== Exercise prompt ==
Print the rows below verbatim, from the line with "Rendered at 1754 by 1241 pixels." to the line with "table_header scope [564, 119, 673, 234]", both included, and nothing else.
— START Extracted records —
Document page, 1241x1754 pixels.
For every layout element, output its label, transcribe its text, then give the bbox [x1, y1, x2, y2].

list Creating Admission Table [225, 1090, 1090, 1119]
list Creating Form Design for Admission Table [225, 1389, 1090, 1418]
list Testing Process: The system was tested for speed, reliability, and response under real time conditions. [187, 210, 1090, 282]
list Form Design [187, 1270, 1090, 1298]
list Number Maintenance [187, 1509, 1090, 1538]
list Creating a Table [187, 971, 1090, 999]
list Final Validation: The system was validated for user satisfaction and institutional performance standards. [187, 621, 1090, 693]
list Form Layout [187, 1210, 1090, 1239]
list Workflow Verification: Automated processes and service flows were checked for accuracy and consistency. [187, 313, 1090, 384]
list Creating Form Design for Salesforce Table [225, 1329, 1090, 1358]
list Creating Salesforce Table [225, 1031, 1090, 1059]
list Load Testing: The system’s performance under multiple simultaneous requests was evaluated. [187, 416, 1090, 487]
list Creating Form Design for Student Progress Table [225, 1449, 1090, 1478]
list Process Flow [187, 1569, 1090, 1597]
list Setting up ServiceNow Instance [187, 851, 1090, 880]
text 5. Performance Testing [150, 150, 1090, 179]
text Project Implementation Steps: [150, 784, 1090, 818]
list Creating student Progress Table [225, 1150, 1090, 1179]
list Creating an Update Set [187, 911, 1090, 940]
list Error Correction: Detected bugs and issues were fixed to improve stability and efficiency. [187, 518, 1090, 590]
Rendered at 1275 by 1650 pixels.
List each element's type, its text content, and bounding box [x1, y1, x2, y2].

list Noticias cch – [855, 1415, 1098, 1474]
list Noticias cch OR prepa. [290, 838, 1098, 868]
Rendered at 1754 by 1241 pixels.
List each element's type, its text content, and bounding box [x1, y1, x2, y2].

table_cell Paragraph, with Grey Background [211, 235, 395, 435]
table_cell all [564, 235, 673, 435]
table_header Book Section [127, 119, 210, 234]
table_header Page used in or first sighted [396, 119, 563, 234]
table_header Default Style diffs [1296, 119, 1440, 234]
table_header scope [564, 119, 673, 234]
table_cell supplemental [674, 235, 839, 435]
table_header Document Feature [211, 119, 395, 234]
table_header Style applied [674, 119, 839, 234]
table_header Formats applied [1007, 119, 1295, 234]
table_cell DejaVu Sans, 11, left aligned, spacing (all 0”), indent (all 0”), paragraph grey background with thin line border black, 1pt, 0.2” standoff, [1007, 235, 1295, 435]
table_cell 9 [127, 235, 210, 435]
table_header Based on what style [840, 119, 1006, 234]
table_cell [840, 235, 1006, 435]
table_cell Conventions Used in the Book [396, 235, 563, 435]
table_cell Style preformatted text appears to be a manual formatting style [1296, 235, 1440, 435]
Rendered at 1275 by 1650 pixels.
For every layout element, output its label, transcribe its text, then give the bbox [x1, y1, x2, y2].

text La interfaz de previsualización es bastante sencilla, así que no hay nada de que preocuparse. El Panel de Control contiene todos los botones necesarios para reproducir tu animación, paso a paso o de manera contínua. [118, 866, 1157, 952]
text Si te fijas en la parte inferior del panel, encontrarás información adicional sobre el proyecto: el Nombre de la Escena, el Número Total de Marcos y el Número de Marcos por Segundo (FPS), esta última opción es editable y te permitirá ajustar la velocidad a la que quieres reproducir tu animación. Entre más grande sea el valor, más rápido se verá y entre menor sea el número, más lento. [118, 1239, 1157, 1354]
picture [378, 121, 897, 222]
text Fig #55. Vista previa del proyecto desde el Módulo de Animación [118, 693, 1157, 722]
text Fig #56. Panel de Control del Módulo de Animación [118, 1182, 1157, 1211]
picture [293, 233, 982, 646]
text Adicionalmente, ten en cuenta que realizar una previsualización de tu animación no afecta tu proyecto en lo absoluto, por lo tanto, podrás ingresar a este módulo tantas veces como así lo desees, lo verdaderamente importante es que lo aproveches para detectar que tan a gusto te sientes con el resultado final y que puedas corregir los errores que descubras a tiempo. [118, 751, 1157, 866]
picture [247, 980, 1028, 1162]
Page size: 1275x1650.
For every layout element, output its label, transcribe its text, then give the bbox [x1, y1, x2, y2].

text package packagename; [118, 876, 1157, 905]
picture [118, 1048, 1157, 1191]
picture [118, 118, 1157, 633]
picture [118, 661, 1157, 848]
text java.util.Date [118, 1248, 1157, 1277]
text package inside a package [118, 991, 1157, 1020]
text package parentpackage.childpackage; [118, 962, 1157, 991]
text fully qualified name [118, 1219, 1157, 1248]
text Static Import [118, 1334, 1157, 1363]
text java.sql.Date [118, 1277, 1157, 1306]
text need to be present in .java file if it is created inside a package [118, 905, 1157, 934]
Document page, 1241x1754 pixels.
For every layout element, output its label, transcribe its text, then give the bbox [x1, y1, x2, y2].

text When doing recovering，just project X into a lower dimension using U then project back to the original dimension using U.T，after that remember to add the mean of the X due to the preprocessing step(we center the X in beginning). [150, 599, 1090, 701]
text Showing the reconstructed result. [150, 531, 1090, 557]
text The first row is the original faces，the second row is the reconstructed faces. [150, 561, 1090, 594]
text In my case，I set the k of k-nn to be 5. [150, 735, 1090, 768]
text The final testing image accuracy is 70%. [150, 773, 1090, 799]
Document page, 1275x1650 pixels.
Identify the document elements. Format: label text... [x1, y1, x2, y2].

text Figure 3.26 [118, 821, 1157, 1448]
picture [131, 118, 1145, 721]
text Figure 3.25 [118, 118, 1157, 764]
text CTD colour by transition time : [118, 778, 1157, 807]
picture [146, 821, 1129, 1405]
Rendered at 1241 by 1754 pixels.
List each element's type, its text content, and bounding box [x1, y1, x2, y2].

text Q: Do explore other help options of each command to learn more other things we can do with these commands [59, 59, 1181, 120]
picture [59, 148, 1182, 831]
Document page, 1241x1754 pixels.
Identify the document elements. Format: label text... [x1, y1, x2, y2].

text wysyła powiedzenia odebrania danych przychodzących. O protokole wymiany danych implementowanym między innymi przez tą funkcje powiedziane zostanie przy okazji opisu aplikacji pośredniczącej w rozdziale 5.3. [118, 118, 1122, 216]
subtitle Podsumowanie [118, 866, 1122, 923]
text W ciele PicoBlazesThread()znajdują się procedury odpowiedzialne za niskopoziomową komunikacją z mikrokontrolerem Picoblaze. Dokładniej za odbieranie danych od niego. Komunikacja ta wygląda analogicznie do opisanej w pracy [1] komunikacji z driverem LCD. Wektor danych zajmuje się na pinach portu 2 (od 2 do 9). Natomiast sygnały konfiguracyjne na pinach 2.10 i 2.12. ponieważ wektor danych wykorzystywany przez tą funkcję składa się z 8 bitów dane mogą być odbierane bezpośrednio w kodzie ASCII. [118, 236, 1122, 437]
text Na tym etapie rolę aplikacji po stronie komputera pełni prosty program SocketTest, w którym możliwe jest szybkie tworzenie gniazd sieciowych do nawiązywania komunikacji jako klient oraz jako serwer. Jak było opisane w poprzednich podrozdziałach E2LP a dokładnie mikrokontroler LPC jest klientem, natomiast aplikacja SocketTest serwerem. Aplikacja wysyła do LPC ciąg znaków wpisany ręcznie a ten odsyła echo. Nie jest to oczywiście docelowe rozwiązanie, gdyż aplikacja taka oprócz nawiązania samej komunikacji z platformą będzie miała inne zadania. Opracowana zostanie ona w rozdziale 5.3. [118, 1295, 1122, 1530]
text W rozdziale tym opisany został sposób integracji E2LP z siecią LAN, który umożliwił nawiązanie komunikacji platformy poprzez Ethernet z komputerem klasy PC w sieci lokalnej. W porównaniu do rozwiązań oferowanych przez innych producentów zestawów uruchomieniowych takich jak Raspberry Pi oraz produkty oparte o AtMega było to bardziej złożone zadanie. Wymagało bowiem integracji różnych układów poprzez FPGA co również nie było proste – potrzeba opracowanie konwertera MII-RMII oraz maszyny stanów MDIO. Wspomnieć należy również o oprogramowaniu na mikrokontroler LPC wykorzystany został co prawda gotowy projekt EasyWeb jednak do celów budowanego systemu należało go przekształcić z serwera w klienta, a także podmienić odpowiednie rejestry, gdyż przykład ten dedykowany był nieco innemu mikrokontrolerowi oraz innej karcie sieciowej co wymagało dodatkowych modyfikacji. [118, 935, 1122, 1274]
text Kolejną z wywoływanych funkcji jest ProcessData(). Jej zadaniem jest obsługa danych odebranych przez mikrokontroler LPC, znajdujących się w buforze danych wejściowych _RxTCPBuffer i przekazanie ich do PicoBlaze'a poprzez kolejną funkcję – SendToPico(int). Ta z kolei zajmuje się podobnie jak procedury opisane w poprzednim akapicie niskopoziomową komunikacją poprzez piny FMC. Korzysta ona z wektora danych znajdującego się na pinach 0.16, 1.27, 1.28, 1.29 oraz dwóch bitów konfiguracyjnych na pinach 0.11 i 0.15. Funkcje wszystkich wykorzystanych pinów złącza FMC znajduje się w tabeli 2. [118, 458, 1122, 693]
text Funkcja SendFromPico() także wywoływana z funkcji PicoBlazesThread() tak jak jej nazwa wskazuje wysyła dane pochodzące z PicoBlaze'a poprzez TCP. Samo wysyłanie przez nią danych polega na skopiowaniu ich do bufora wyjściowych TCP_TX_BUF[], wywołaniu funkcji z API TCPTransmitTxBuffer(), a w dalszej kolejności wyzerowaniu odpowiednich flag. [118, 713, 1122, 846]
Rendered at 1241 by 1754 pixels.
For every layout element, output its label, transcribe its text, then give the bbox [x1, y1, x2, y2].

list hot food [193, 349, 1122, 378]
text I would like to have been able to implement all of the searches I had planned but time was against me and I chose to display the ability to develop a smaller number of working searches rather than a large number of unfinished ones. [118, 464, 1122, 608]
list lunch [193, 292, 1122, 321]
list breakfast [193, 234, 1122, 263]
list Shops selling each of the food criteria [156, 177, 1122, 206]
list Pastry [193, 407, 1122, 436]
— END Extracted records —
== Task result ==
Rendered at 1754 by 1241 pixels.
List each element's type, its text content, and bounding box [x1, y1, x2, y2].

table_cell Paragraph, with Grey Background [211, 235, 395, 435]
table_cell all [564, 235, 673, 435]
table_header Book Section [127, 119, 210, 234]
table_header Page used in or first sighted [396, 119, 563, 234]
table_header Default Style diffs [1296, 119, 1440, 234]
table_header scope [564, 119, 673, 234]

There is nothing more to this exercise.